Yes thats what i chose to call you by...coz u were my brave boy!

There are many things which I want to say to you, but the one thing I have been wanting to say and have been saying it over and over in my mind and in my conversations to you has been this…I AM SORRY….truly Sorry for not being with you today, sorry for not being able to keep you and your sis in my womb for a few more weeks, sorry for not being able to fight hard enough to give you the life you truly deserved. A life full of laughter and happiness….a life with me and all the people who love you and would have grown to love you, a life full of mischief and sharing and caring with ur sister..Shaurya...u were a brave boy...and as i saw you covered with the tubes in the NICU, with your tiny fist curled around my little finger, i felt as if i was letting you down...something i will never be able to forgive myself for....Whenever I think of this day 2 years ago, all that stares at me is your face from the clouds as I looked out of the window before leaving for the hospital. At that moment something in me told me…my baby was leaving me and going to the one person who would know how to care of him. As they say a mother always knows….i knew you were saying your goodbye to me and didn’t want to leave without me having a glimpse of your sweet face…And true enough, the docs confirmed to me the time of your moving into another world as that exact moment. They didn’t let me see your face at the hospital later and all I have with me is that angelic smile through the clouds…

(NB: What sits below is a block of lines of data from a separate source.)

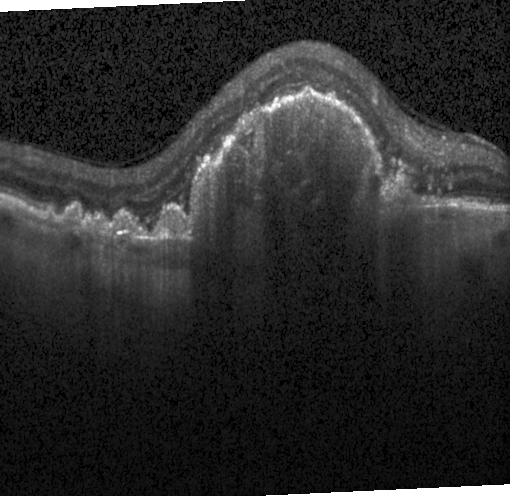 OCT line scan. Spectral-domain optical coherence tomography. Acquired on a Heidelberg Spectralis. Dx: choroidal neovascularization (CNV).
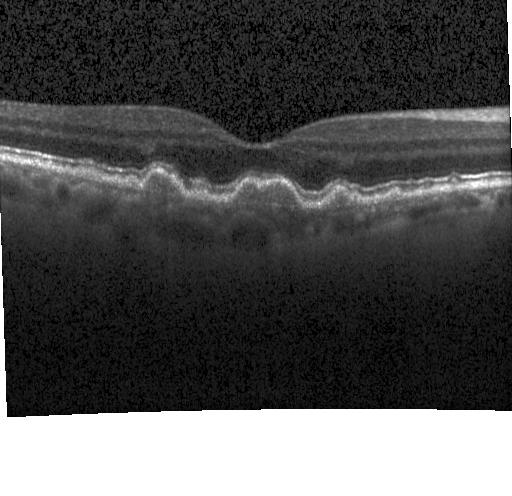
Optical coherence tomography scan.
Finding: drusen.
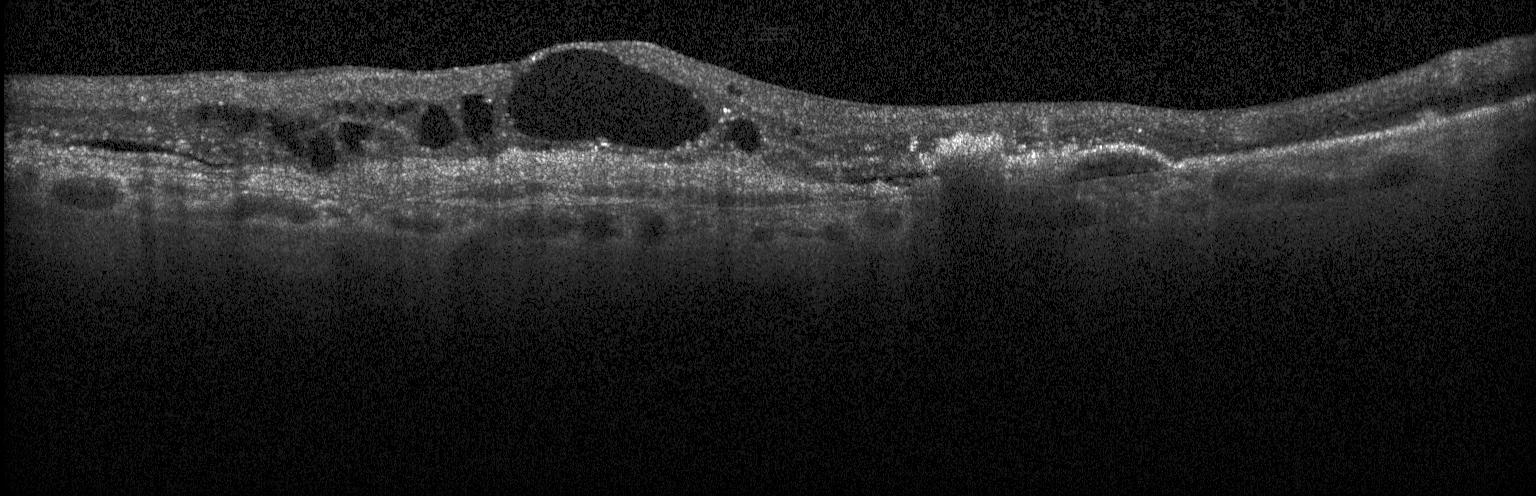 Retinal OCT B-scan · Heidelberg Spectralis OCT system · macular scan. This B-scan demonstrates a choroidal neovascular membrane.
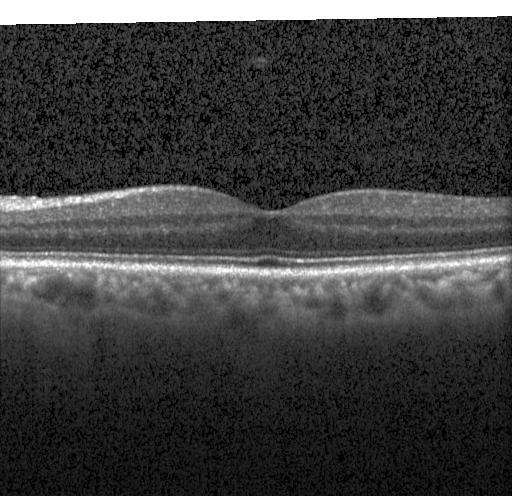
Fovea-centered, retinal OCT B-scan, SD-OCT, Heidelberg Spectralis — Diagnosis: no CNV, no DME, and no drusen.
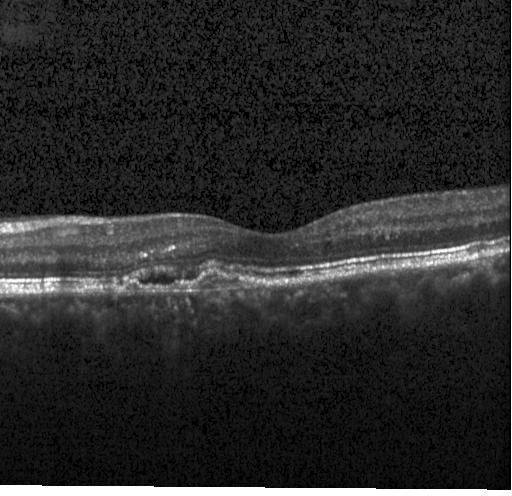 Through the macula, retinal OCT B-scan
Assessment: a choroidal neovascular membrane.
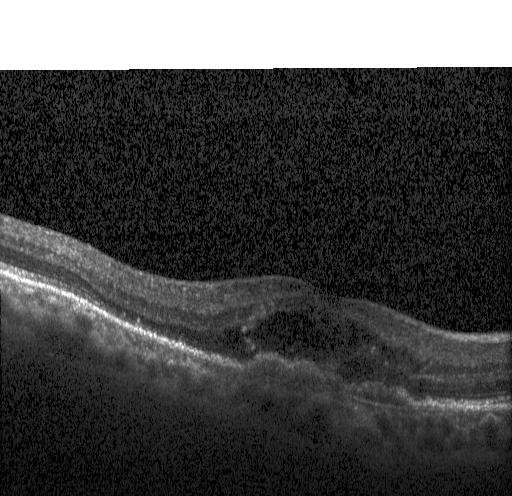 Macular OCT: choroidal neovascularization.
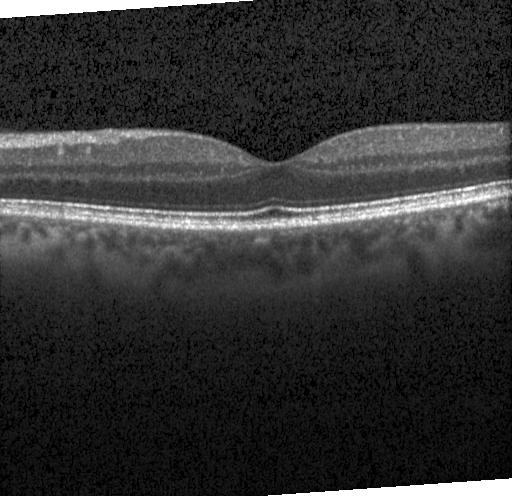
Finding: neither choroidal neovascularization, diabetic macular edema, nor drusen.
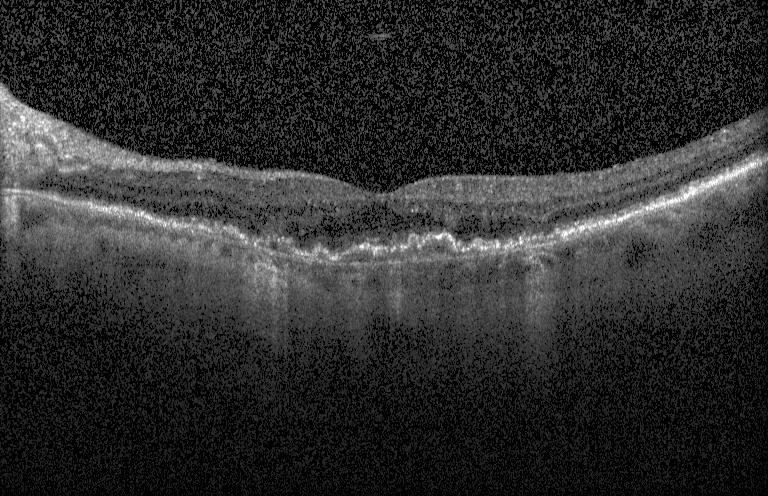 OCT finding: choroidal neovascularization (CNV).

To tell you the truth, I didn’t even let myself grieve for you, coz I had to fight for your sister and knew that tears would weaken me. I would console myself that you were better off with someone who would love you and take care of you, since I wasn’t able to do that but….the but never stopped… Sometimes I envy your sis, coz she atleast got to know you and spend sometime with you in my womb…and I think of how you two together would have been a riot….you would have got bullied by your sis and would have run into my arms (am sure you would be a mammas boy). I am left teary-eyed when my thoughts turn to how you would have looked like, whether you have had my straight hair or my eyes…. I know I sound selfish with everything about you being like me…but then I cant help feel that you would have been a carbon copy of me, just like your sis is of your dad...i often think of what life would have been like if god would have trusted me to take care of you..But ofcourse now i will never know...

Manytimes I see you in your sister, who most say is as boyish as a boy and as girlish as a girl...a perfect yin and yan...nd then i know, you left somepart of you in her..and through her, i feel you, see you and shower you with all the love i have to give and more. I miss you my brave boy...and I love you!